# THE PROBLEM:
Could you reproduce all of the following entries exactly?

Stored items
******************************
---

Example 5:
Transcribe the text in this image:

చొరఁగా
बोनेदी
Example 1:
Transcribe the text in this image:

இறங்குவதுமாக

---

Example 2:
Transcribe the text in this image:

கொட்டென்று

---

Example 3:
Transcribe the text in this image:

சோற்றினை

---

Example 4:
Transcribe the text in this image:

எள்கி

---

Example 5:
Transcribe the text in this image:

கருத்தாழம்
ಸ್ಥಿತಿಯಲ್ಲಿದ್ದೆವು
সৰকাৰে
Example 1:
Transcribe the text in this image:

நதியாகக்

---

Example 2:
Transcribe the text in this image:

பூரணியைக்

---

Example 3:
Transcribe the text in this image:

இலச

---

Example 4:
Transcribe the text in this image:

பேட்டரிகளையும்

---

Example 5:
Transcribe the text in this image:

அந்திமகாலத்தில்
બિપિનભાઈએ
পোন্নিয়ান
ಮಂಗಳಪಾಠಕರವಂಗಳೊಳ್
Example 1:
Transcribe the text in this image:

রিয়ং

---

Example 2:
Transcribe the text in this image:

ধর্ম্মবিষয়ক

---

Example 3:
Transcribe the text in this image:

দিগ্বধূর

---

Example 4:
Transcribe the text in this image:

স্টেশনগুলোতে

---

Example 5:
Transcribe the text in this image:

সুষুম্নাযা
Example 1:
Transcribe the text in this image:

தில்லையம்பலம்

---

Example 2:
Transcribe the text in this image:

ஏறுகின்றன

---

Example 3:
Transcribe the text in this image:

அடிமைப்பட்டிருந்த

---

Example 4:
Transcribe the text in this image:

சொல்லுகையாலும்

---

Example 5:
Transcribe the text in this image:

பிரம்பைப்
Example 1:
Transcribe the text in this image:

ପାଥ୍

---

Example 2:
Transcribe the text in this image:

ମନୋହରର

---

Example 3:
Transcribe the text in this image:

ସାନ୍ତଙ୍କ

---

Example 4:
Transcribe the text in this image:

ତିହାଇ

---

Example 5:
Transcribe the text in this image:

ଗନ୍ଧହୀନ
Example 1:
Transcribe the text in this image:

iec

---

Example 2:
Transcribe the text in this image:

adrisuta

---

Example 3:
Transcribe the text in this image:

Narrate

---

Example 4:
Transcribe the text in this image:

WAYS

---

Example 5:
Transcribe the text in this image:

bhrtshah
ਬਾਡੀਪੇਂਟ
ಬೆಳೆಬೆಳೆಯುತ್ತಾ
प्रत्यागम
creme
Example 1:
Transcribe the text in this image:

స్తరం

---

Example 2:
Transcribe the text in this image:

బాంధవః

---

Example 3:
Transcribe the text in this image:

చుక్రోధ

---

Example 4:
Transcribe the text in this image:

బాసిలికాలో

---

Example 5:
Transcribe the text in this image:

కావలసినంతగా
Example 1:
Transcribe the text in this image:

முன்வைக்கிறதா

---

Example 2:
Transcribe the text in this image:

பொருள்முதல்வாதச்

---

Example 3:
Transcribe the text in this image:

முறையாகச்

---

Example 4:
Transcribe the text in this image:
******************************
# RESPONSE BELOW:
---

Example 5:
Transcribe the text in this image:

చొరఁగా
बोनेदी
Example 1:
Transcribe the text in this image:

இறங்குவதுமாக

---

Example 2:
Transcribe the text in this image:

கொட்டென்று

---

Example 3:
Transcribe the text in this image:

சோற்றினை

---

Example 4:
Transcribe the text in this image:

எள்கி

---

Example 5:
Transcribe the text in this image:

கருத்தாழம்
ಸ್ಥಿತಿಯಲ್ಲಿದ್ದೆವು
সৰকাৰে
Example 1:
Transcribe the text in this image:

நதியாகக்

---

Example 2:
Transcribe the text in this image:

பூரணியைக்

---

Example 3:
Transcribe the text in this image:

இலச

---

Example 4:
Transcribe the text in this image:

பேட்டரிகளையும்

---

Example 5:
Transcribe the text in this image:

அந்திமகாலத்தில்
બિપિનભાઈએ
পোন্নিয়ান
ಮಂಗಳಪಾಠಕರವಂಗಳೊಳ್
Example 1:
Transcribe the text in this image:

রিয়ং

---

Example 2:
Transcribe the text in this image:

ধর্ম্মবিষয়ক

---

Example 3:
Transcribe the text in this image:

দিগ্বধূর

---

Example 4:
Transcribe the text in this image:

স্টেশনগুলোতে

---

Example 5:
Transcribe the text in this image:

সুষুম্নাযা
Example 1:
Transcribe the text in this image:

தில்லையம்பலம்

---

Example 2:
Transcribe the text in this image:

ஏறுகின்றன

---

Example 3:
Transcribe the text in this image:

அடிமைப்பட்டிருந்த

---

Example 4:
Transcribe the text in this image:

சொல்லுகையாலும்

---

Example 5:
Transcribe the text in this image:

பிரம்பைப்
Example 1:
Transcribe the text in this image:

ପାଥ୍

---

Example 2:
Transcribe the text in this image:

ମନୋହରର

---

Example 3:
Transcribe the text in this image:

ସାନ୍ତଙ୍କ

---

Example 4:
Transcribe the text in this image:

ତିହାଇ

---

Example 5:
Transcribe the text in this image:

ଗନ୍ଧହୀନ
Example 1:
Transcribe the text in this image:

iec

---

Example 2:
Transcribe the text in this image:

adrisuta

---

Example 3:
Transcribe the text in this image:

Narrate

---

Example 4:
Transcribe the text in this image:

WAYS

---

Example 5:
Transcribe the text in this image:

bhrtshah
ਬਾਡੀਪੇਂਟ
ಬೆಳೆಬೆಳೆಯುತ್ತಾ
प्रत्यागम
creme
Example 1:
Transcribe the text in this image:

స్తరం

---

Example 2:
Transcribe the text in this image:

బాంధవః

---

Example 3:
Transcribe the text in this image:

చుక్రోధ

---

Example 4:
Transcribe the text in this image:

బాసిలికాలో

---

Example 5:
Transcribe the text in this image:

కావలసినంతగా
Example 1:
Transcribe the text in this image:

முன்வைக்கிறதா

---

Example 2:
Transcribe the text in this image:

பொருள்முதல்வாதச்

---

Example 3:
Transcribe the text in this image:

முறையாகச்

---

Example 4:
Transcribe the text in this image:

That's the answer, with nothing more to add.